= WYBRANY FRAGMENT =
+++++

Gdy Kijów będzie chciał wystawić Moskwie rachunek za wojnę, to powinien on opiewać na grubo ponad bilion dolarów. Wyliczenia kosztów agresji podjął się ekonomista Viktor Tsyrennikov z Uniwersytetu Nowojorskiego.

Wyobraźmy sobie, pisze naukowiec, że jest koncern, który posiada wiele fabryk, ale wtem jeden z konkurentów wynajmuje zbirów, którzy zaczynają niszczyć te zakłady. Czy przedsiębiorstwo nie ma prawa domagać się zadośćuczynienia za bandyckie zachowanie? A teraz w miejsce koncernu postawmy państwo, a w miejsce fabryk gospodarkę kraju produkującą przeróżne dobra czy usługi, a w konsekwencji także dostatek obywateli. Wtedy jednak przychodzi agresja, która to wszystko niszczy. Utracone bogactwo można na potrzeby naszego rachunku oszacować jako utracony w wyniku wojny PKB. Taką właśnie technikę liczenia rachunku za wojnę przyjął Tsyrennikov.
Ekonomista przypomina, że wiarygodnego wyliczenia nie można rozpoczynać dopiero od agresji z 24 lutego. Bo wojna zaczęła się wcześniej – już w 2014 r., gdy po rewolucji na Majdanie Rosja odpowiedziała aneksją Krymu i wysłała wojska do Donbasu. To właśnie do tego momentu należy się cofnąć przy szacowaniu ekonomicznych kosztów obecnej inwazji.
Jeżeli kalkulację rozpoczynamy osiem lat temu, to natychmiast stajemy przed problemem, jak oszacować straty z lat 2014–2021. Wiadomo, że w wyniku pierwszej wojny rosyjsko-ukraińskiej u naszego wschodniego sąsiada doszło do poważnego kryzysu ekonomicznego. Aby ustalić skalę utraconych przez ten krach gospodarczych korzyści, Tsyrennikov opiera się na potencjalnym scenariuszu wzrostu „bez wojny”. Tempo rozwoju ukraińskiej gospodarki w tej symulacji oparte jest w największym stopniu na wzroście gospodarki polskiej – głównego partnera gospodarczego Kijowa. W ten sposób autor dostaje pierwszą składową rachunku strat wojennych. W sumie wychodzi mu 630 mld dol. utraconych w latach 2014–2021. Tyle mogłaby wypracować w tym okresie ukraińska gospodarka, gdyby nie rosyjska agresja.

+++++

= POKAZANE DANE =

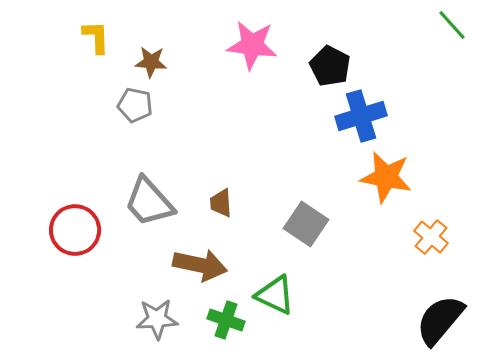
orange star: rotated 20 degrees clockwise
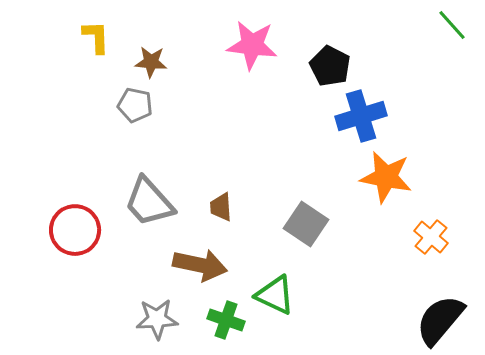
brown trapezoid: moved 4 px down
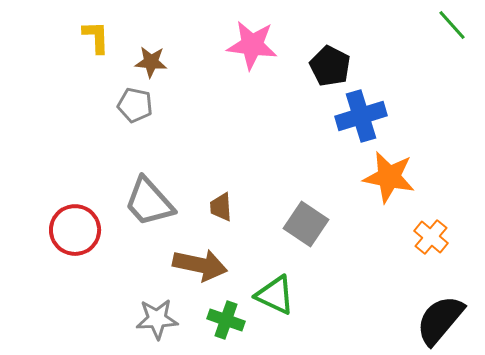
orange star: moved 3 px right
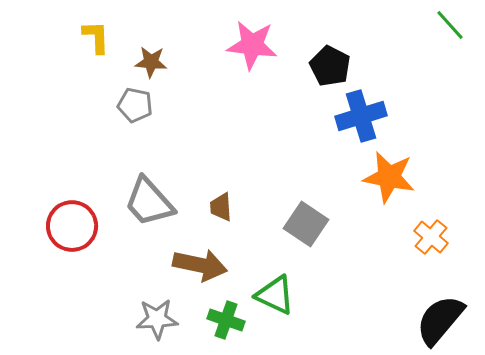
green line: moved 2 px left
red circle: moved 3 px left, 4 px up
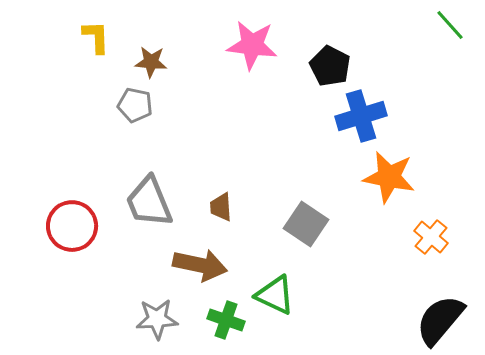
gray trapezoid: rotated 20 degrees clockwise
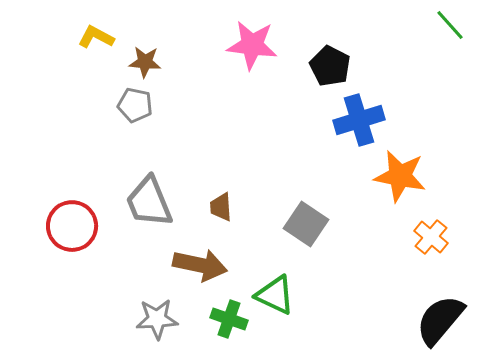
yellow L-shape: rotated 60 degrees counterclockwise
brown star: moved 6 px left
blue cross: moved 2 px left, 4 px down
orange star: moved 11 px right, 1 px up
green cross: moved 3 px right, 1 px up
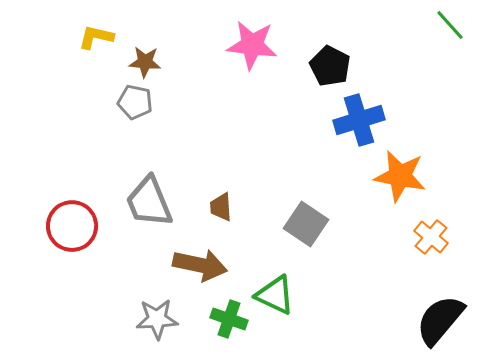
yellow L-shape: rotated 15 degrees counterclockwise
gray pentagon: moved 3 px up
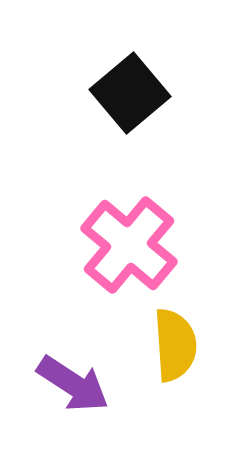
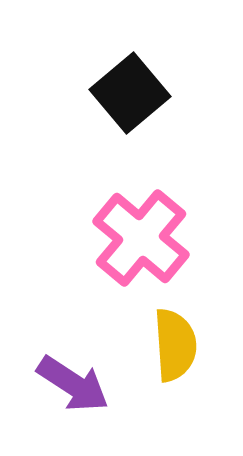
pink cross: moved 12 px right, 7 px up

+++++

= CZĘŚCI ĆWICZENIA =
• A. Odpowiedz na poniższe pytania na podstawie tekstu o rachunku za wojnę.
(i) Na jakiej uczelni pracuje Viktor Tsyrennikov?
(ii) W którym roku według ekonomisty zaczęła się wojna, od którego trzeba liczyć koszty?
(iii) Na wzroście gospodarki którego kraju w największym stopniu opiera się scenariusz „bez wojny”?
• B. Kontynuuj tekst o rachunku za wojnę, zaczynając zaraz po jego ostatnim zdaniu.
Pozycje stanowią materiał odrębny od tekstu o rachunku za wojnę.

= ODPOWIEDZI DO ZADAŃ =
• A.
(i) Na Uniwersytecie Nowojorskim.
(ii) W 2014 roku.
(iii) Polski.

• B.
Idźmy dalej. Istnieją prognozy, jak choćby MFW, szacujące tempo wzrostu ukraińskiej gospodarki w latach 2022–2026. Oczywiście wszystkie one są już od 24 lutego nieaktualne. Nadal nie wiemy, jak mocno ucierpi ukraińskie PKB w wyniku trwającej obecnie wojny. Spadki będą 30-proc., a może nawet i 50-proc. Konserwatywne szacunki mówią więc o straconych 270 mld dol. w perspektywie lat 2022–2026. To druga składowa rachunku.
A przecież dodać trzeba jeszcze jedną wartość: różnicę pomiędzy dzisiejszymi stratami a potencjalnym rozwojem ukraińskiej gospodarki, gdyby nie było ani pierwszej, ani drugiej wojny. To znaczy gdyby niebiesko-żółta ekonomia miała szansę rozwijać się w pokoju. Aby to uwzględnić, musimy więc doliczyć kolejne 410 mld dol. Teraz zsumujmy wszystkie trzy elementy równania, a otrzymamy 1,3 bln dol. Na tyle, zdaniem ekonomisty, opiewać powinien rachunek Kijowa dla Moskwy za tę wojnę.
Czy Rosja byłaby w stanie takie pieniądze zapłacić? Jednorazowo rzecz jasna nie. Ale, jak przypomina Tsyrennikov, przy cenie ropy na poziomie 100 dol. za baryłkę rachunek zostałby spłacony po 15 latach oddawania Ukrainie 25 proc. rosyjskich przychodów z eksportu surowca. Gdyby na rzecz Ukrainy przepisać 300 mld dol. zablokowanych na Zachodzie rosyjskich aktywów, to spłacanie rachunku ropą trwałoby jedynie 11 lat.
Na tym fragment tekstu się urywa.